On the other hand, Ma called for enhanced cross-strait ties and lauded China’s “effective control measures” in Wuhan after the outbreak of Covid-19 as a “contribution to the whole of humanity,” according to the CCP-controlled Xinhua news agency. Additionally, he is scheduled to return to Taiwan on April 7, a day before Tsai’s return.

Austin Wang, an assistant professor of political science at the University of Nevada, Las Vegas, opined that the “international propaganda effect that Beijing is hoping to achieve” was intentional by aligning Ma’s mainland visit with Tsai’s sojourn in America.

“After all, Ma Ying-jeou is a former president, and from the attention of domestic and foreign media, his visit to China gives a sense of ‘balance,’ as if Taiwan’s public opinion is not all leaning towards the US,” Wang said to Radio Free Asia (RFA).

Both Ma’s and Tsai’s trips precede Taiwan’s January 2024 presidential election that would determine Tsai’s successor.
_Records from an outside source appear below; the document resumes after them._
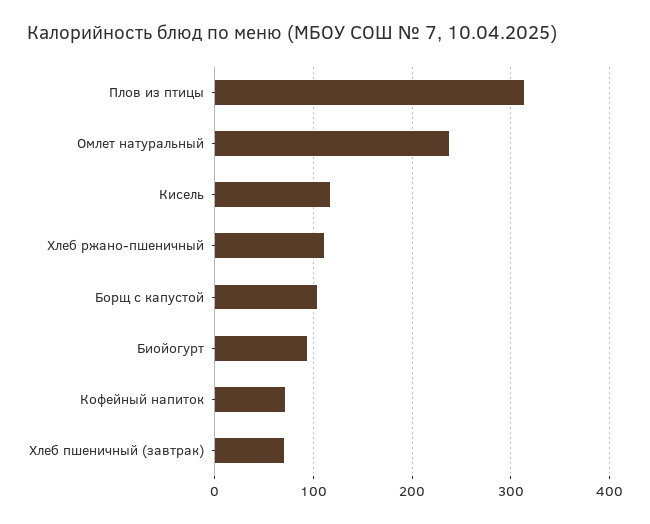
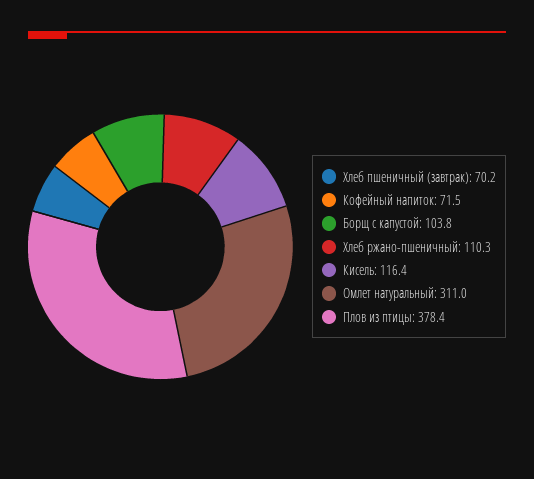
  {
-   "Плов из птицы": 310,
+   "Плов из птицы": 378.4,
-   "Омлет натуральный": 240,
+   "Омлет натуральный": 311,
    "Кисель": 116.4,
    "Хлеб ржано-пшеничный": 110.3,
    "Борщ с капустой": 103.8,
-   "Биойогурт": 90,
    "Кофейный напиток": 71.5,
    "Хлеб пшеничный (завтрак)": 70.2
  }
While Tsai cannot run again for president, her vice-president, Lai Ching-te, is widely regarded to be the nominee for the ruling Democratic People’s Party (DPP).

“I’m proud to see President Tsai represent our country with dignity. No matter the difficulties we face, Taiwanese people are calm, pragmatic, and confident in who we are,” Lai tweeted on March 29.
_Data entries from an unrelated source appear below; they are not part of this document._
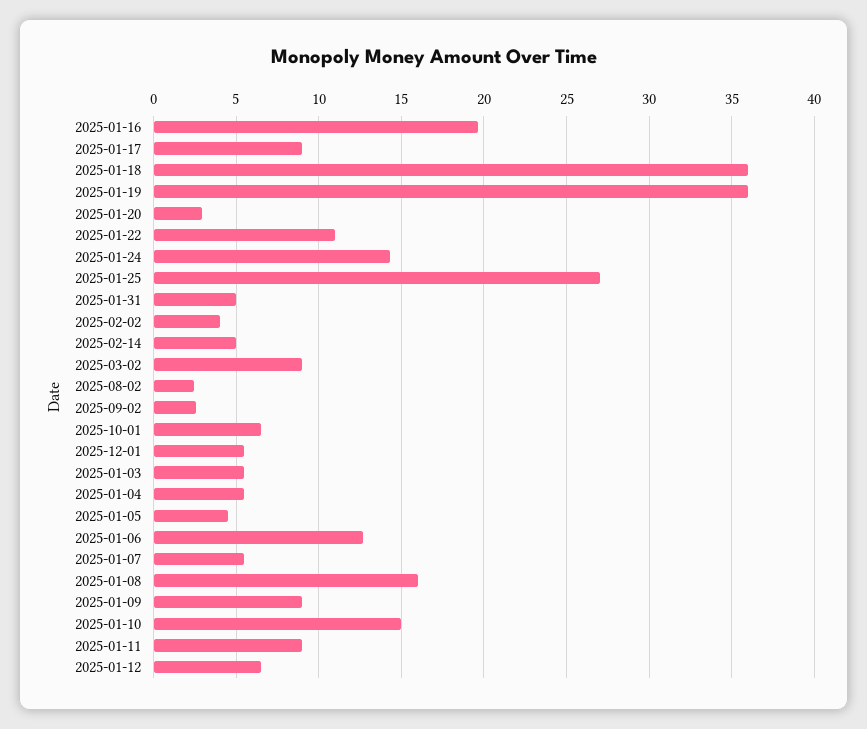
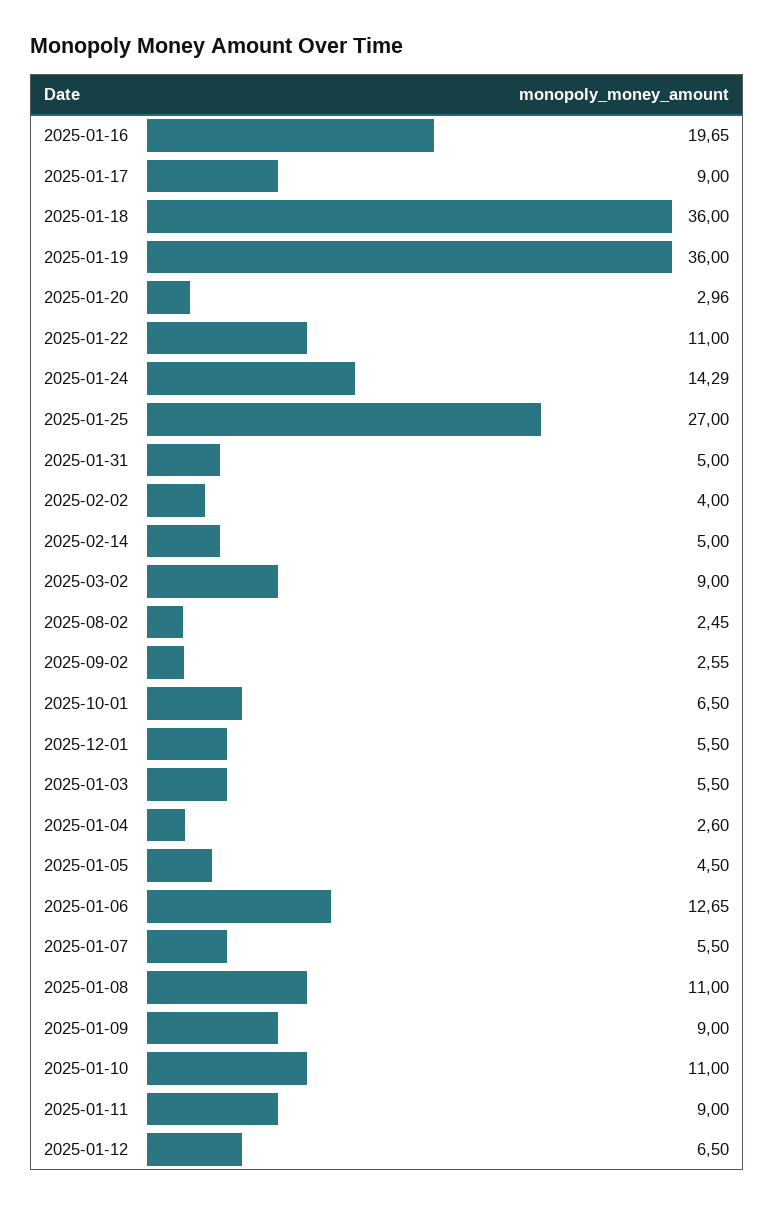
  {
    "2025-01-16": 19.65,
    "2025-01-17": 9,
    "2025-01-18": 36,
    "2025-01-19": 36,
    "2025-01-20": 2.96,
    "2025-01-22": 11,
    "2025-01-24": 14.29,
    "2025-01-25": 27,
    "2025-01-31": 5,
    "2025-02-02": 4,
    "2025-02-14": 5,
    "2025-03-02": 9,
    "2025-08-02": 2.45,
    "2025-09-02": 2.55,
    "2025-10-01": 6.5,
    "2025-12-01": 5.5,
    "2025-01-03": 5.5,
-   "2025-01-04": 5.5,
+   "2025-01-04": 2.6,
    "2025-01-05": 4.5,
    "2025-01-06": 12.65,
    "2025-01-07": 5.5,
-   "2025-01-08": 16,
+   "2025-01-08": 11,
    "2025-01-09": 9,
-   "2025-01-10": 15,
+   "2025-01-10": 11,
    "2025-01-11": 9,
    "2025-01-12": 6.5
  }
Meanwhile, Ma’s Kuomintang (KMT) party emerged victorious in the Taipei mayoral race in November last year, and plans to retake the presidency in 2024.

Notably, party spokesman Alfred Lin said the prospect of a KMT victory next year would not guarantee imminent reunification with communist China. The party only wished to “engage in peaceful exchanges and coexist” with Beijing, he said, while maintaining the status quo.

Based on a report by The Washington Post, Tsai said on March 29 in New York that although Taiwan wanted to thaw ties with Beijing amid growing fears of a military conflict, it hoped to maintain the status quo where the island is not at the beck-and-call of the Beijing regime.

“Russia’s invasion of Ukraine was a wake-up call to us all, and served as a reminder that authoritarianism does not cease in its belligerence against democracy,” Tsai reportedly said. “Taiwan has also long endured the peril of living next to an authoritarian neighbor.”

Additionally, Hudson Institute President John Walters praised Tsai during her New York stint, with the institute giving her an award for leadership in resisting Beijing’s belligerence.

“The Chinese Communist Party fears her because she and Taiwan are an inspiration for the Chinese people who aspire to be free and yearn for democracy,” Walters said, based on an event recording obtained by The Washington Post. “Her battle — their battle — is our battle.”